Ben was in the middle of a sign as he and Meena looked over, guilty expressions on their faces. They shook their heads.

“It’s gone now…” Mara said. Or it had been cloaked, somehow. She’d read the New Republic brief on Dathomir, which had claimed that Dathomir was crawling with dark siders. Nightsisters. She didn’t know if Nightsisters could cloak their dark side intentions, or if the Force was warning her of some impending danger that had been diverted, or—

There was a tap at the door, and a man entered with a tray. “Mother Teneniel sent these refreshments, honored guests,” he said.

“Thank you,” Mara replied, offering him a smile that he did not return.

“For the Jai Queen and her entourage,” he said with practiced formality as he placed the tray on a low table and bowed out of the room.

“So polite!” Threepio said. “Some people on this planet have manners!”

It wasn’t politeness. It was subservience. Mara didn’t sense any signs of obvious abuse from him or any other the men in the fortress, though she didn’t know how other clans operated. They seemed well cared for, and no more anxious than any other the members of the tribe.

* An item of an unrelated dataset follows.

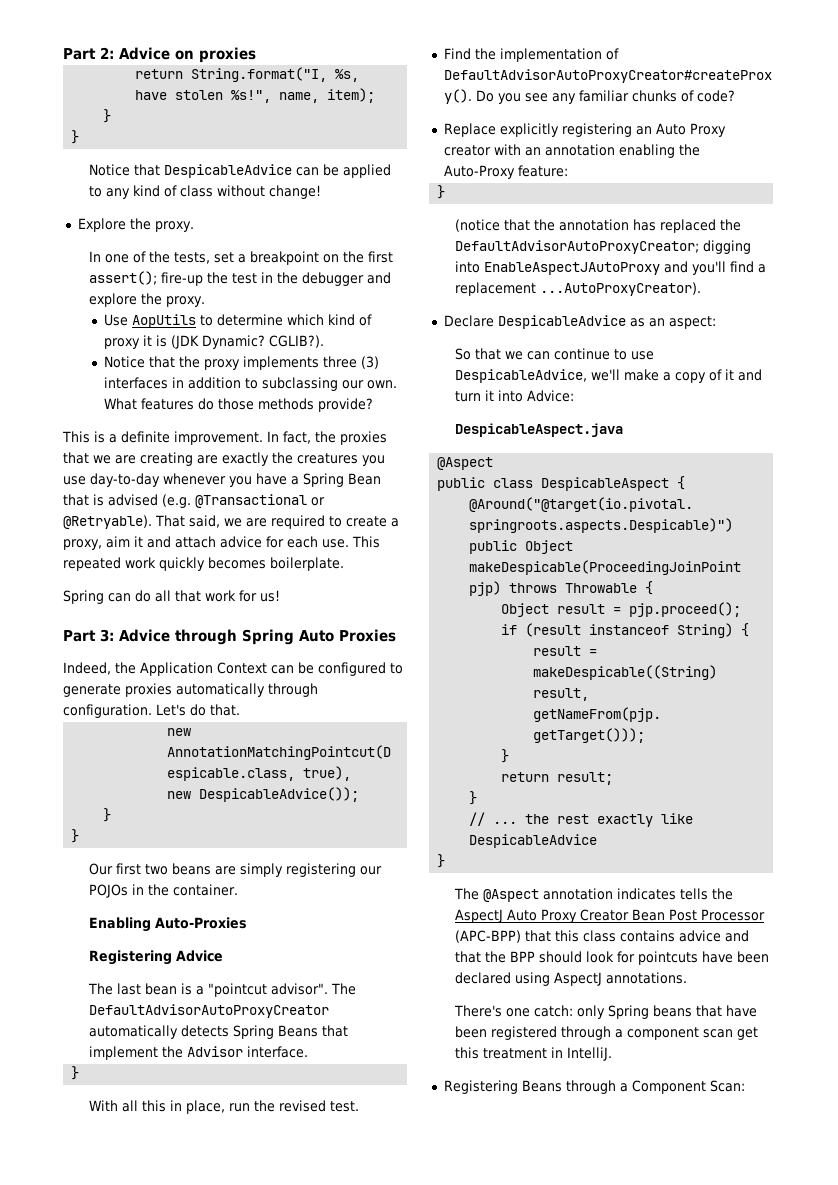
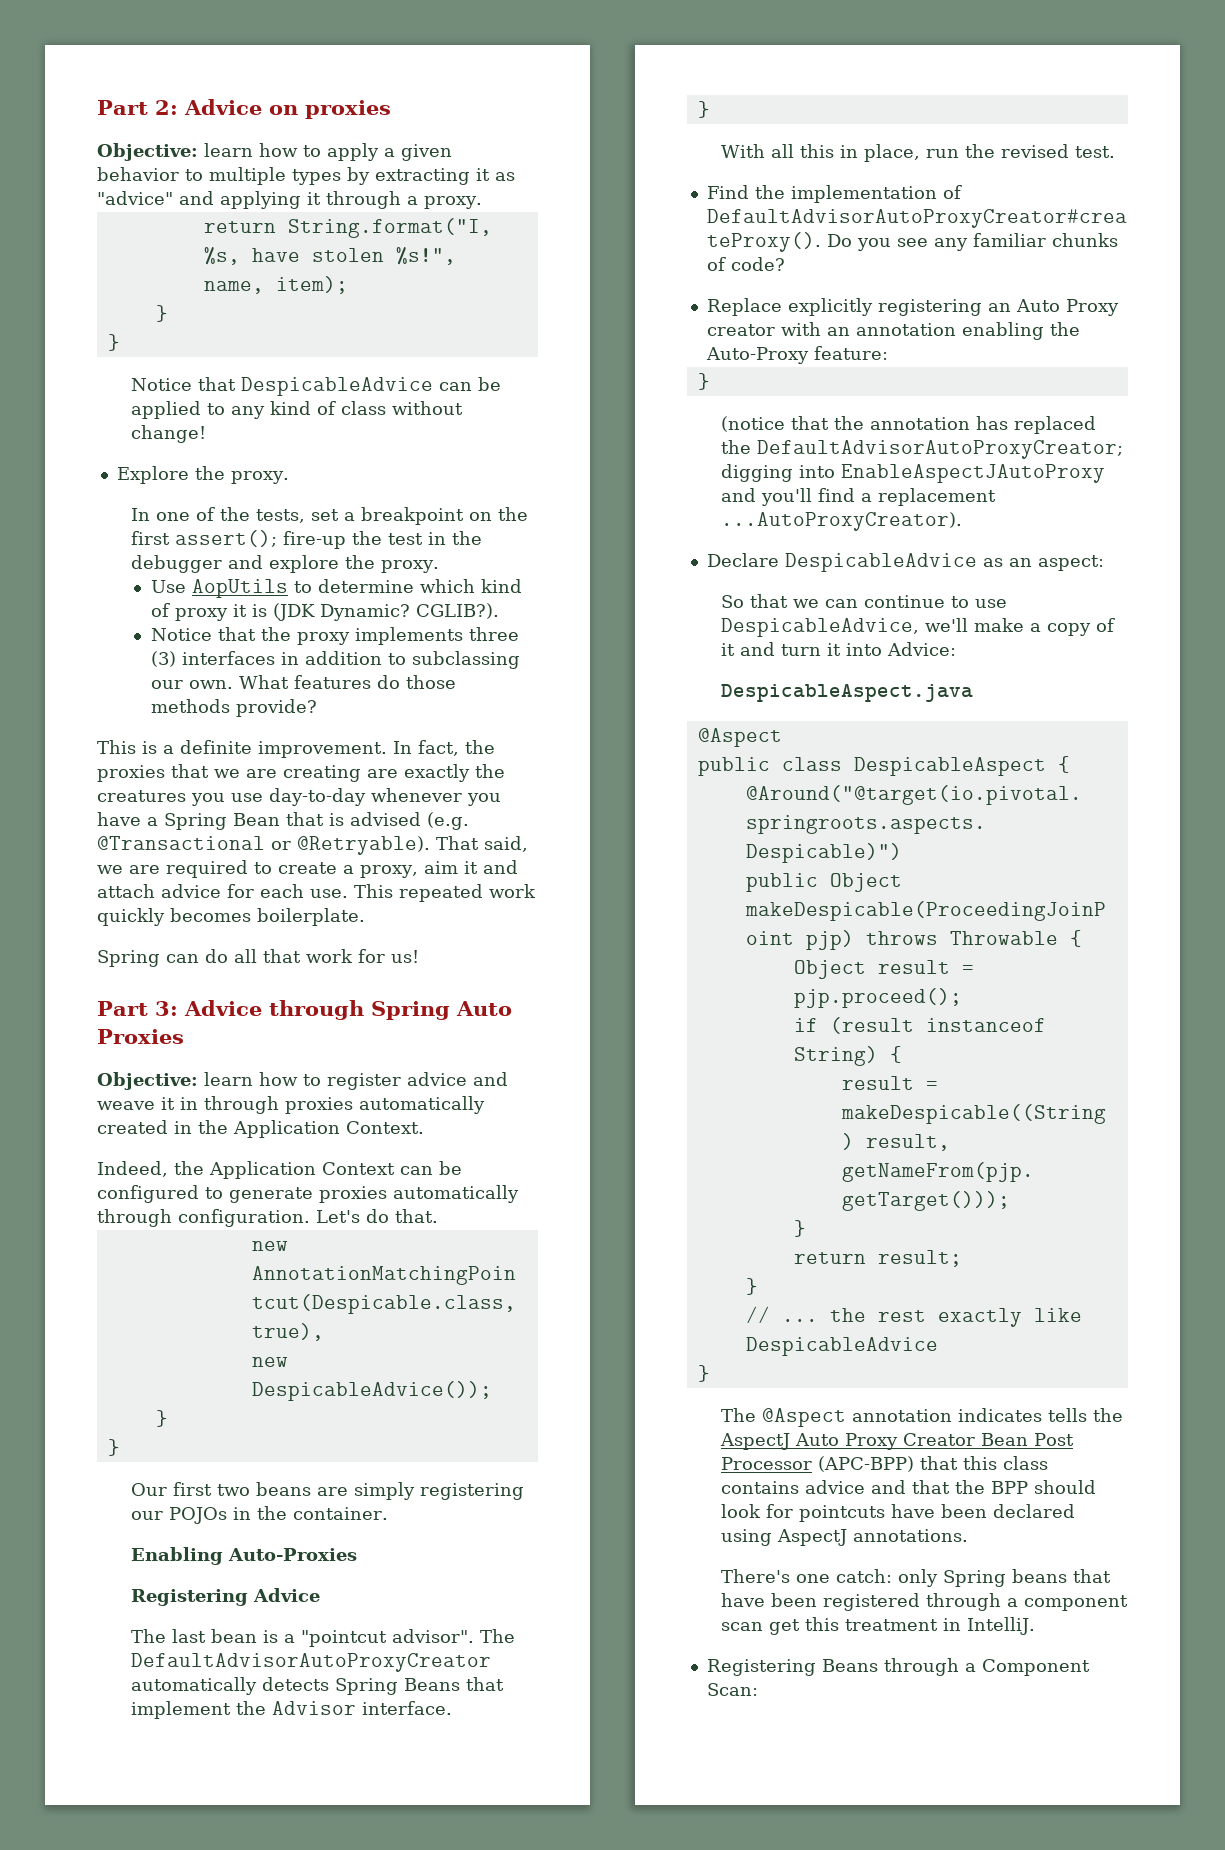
(256, 55) none -> [97,143,452,161] [97,167,515,185] [97,191,482,209] // Objective: learn how to apply a given behavior to multiple types by extracting it as "advice" and applying it through a proxy.
(396, 635) none -> [97,1072,508,1090] [97,1096,485,1114] [97,1120,424,1138] // Objective: learn how to register advice and weave it in through proxies automatically created in the Application Context.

But their dutiful subservience had a familiar feel to it. She herself had once been content to be shackled to the Empire, happy with her lot and ignorant of the sweetness of freedom. The fact that the issue of male servitude wasn’t Jedi business and she couldn’t get involved tugged at her conscience like the sharp teeth of an akk-dog.

The issue of Hapes took precedence, and putting a stop to anti-Jedi groups like the Ni’Korshi was Jedi business. First, the matter of Isolder. Then, she was going to have a long talk with Mother Teneniel, about many things.